Insomma, se manca la circolazione delle idee, se non c'è dibattito, se non c'è la possibilità di conoscere e di essere conosciuti, di contraddire o contraddirsi, di approvare o dissentire, di scambiare opinioni e proposte, allora la democrazia si svuota e diventa un mero meccanismo elettoralistico, affaristico, spartitorio, fino a trasformarsi in un Potere fine a se stesso, in una conventicola oligarchica, in un verticismo, in un sistema partitocratico, in una non-democrazia. È l'elemento liberale, infatti, a permettere alla democrazia il rispetto della regola e delle persone, a garantire la tutela delle minoranze a offrire il riconoscimento dei meriti, la scoperta del talento, la valorizzazione delle attitudini di ciascuno ma , soprattutto, a favorire la concorrenza leale tra le forze e le proposte esistenti rimuovendo quegli ostacoli che impediscono la libera circolazione delle idee e l'affermarsi della democrazia.

È il “metodo liberale" che delimita i vari poteri in maniera tale da evitare i soprusi, le sopraffazioni e l'emergere dell'arbitrio al posto della regola o dello Stato di diritto.
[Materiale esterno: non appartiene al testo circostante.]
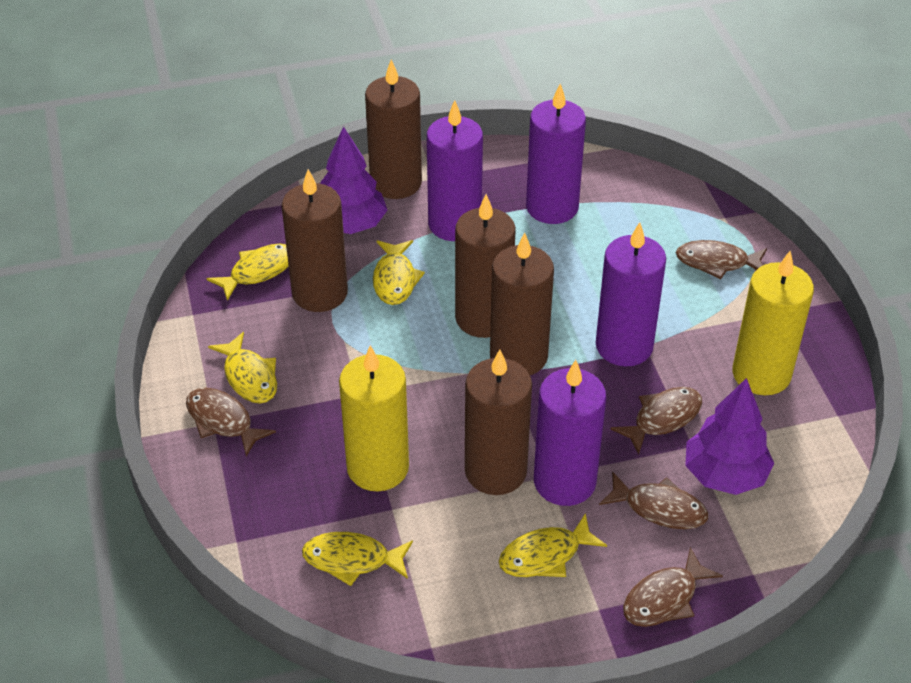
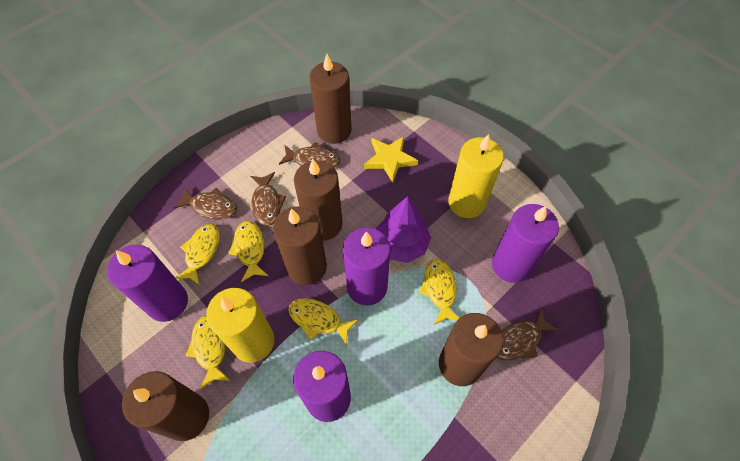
brown fish: 5 -> 4
purple tree: 2 -> 1
yellow star: 0 -> 1

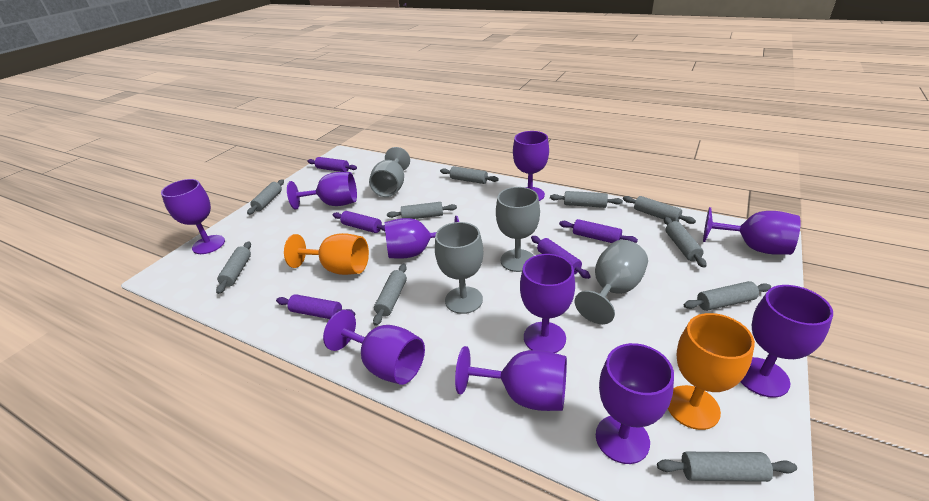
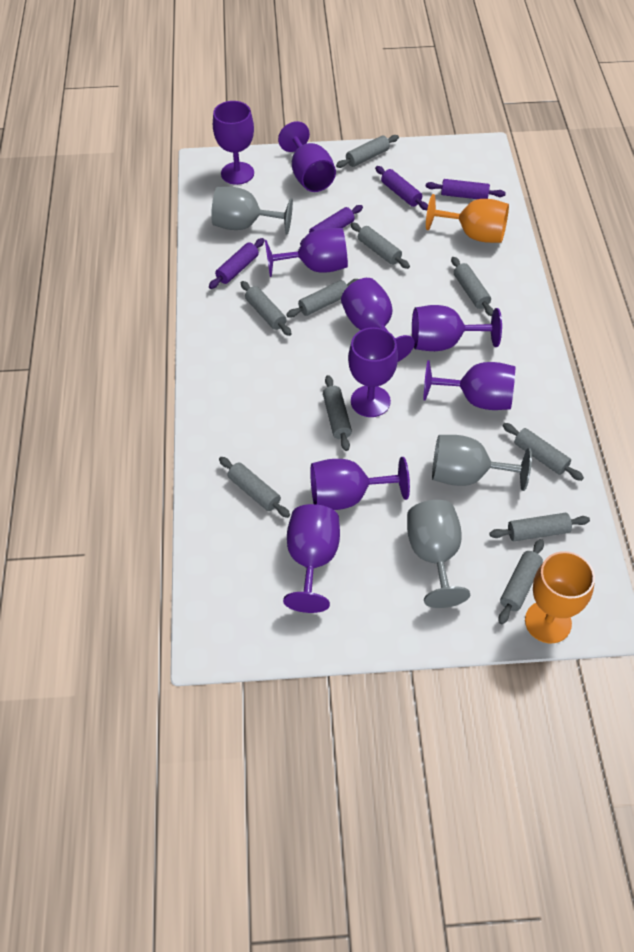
grey goblet: 4 -> 3
purple goblet: 10 -> 9
purple rolling pin: 5 -> 4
Tutte le lotte politiche di Marco Pannella e dei radicali si basano su questo presupposto, cioè sulla necessità di aprire un grande dibattito liberale sui problemi e sulle eventuali soluzioni che riguardano la giustizia, l'economia, il mondo del lavoro, le istituzioni, i diritti umani e civili. Al di là di tutto, prima di tutto, con le generose battaglie non violente, Pannella chiede che si offra ai cittadini la possibilità di accedere a una discussione approfondita sui temi e le questioni che attanagliano la nostra vita sociale e civile.

Perché soltanto così diventa possibile far vivere la democrazia attivando quella continua ricerca delle verità, con la v minuscola, che la filosofia liberale promuove, aziona, alimenta. Il Potere, invece, ha bisogno delle menzogne per affermarsi, per sopravvivere, per restare al Potere. Quando le menzogne non bastano più, il Potere illiberale e anti-democratico ricorre al sotterfugio, all'oscurantismo, all'annullamento del dialogo, alla chiusura ermetica nei confronti della diversità, delle idee altrui, della conoscenza. Perché se non si è conosciuti, non si può nemmeno essere valutati né giudicati, nemmeno per correggere i propri errori. Restano ignoti finanche gli errori. E se non si conoscono gli sbagli non si può migliorare. Ma non basta: tra le menzogne e le verità, in mezzo, ci sono anche le omissioni, ci sono i comportamenti omertosi, c'è la mancanza di conoscenza. È l'ignoranza del Potere partitocratico. Servirebbe allora, un grande dibattito in questo nostro Paese. Una discussione sullo stato delle carceri, sulla sofferenza della comunità penitenziaria, sull'intero sistema della giustizia. Altrimenti, in queste condizioni, qualsiasi riforma rischierebbe di trasformarsi nell'ennesima controriforma.

Ma c'è qualcosa di peggio della menzogna, c'è qualcosa di peggio dell'omertà, c'è qualcosa di peggio delle omissioni, in fondo al tunnel buio della partitocrazia al Potere c'è l'auto-inganno.

Quando, cioè, dopo tante bugie e falsità, si finisce con l'ingannare se stessi. Può capitare a chiunque, a tutti.

Può capitare ai cittadini, alle persone oneste, a chi è in buona fede, ma può capitare anche a una intera classe dirigente e partitocratica. È quel che capita oggi. In tali casi, cosa può accadere? Servirebbe un dibattito anche su questo.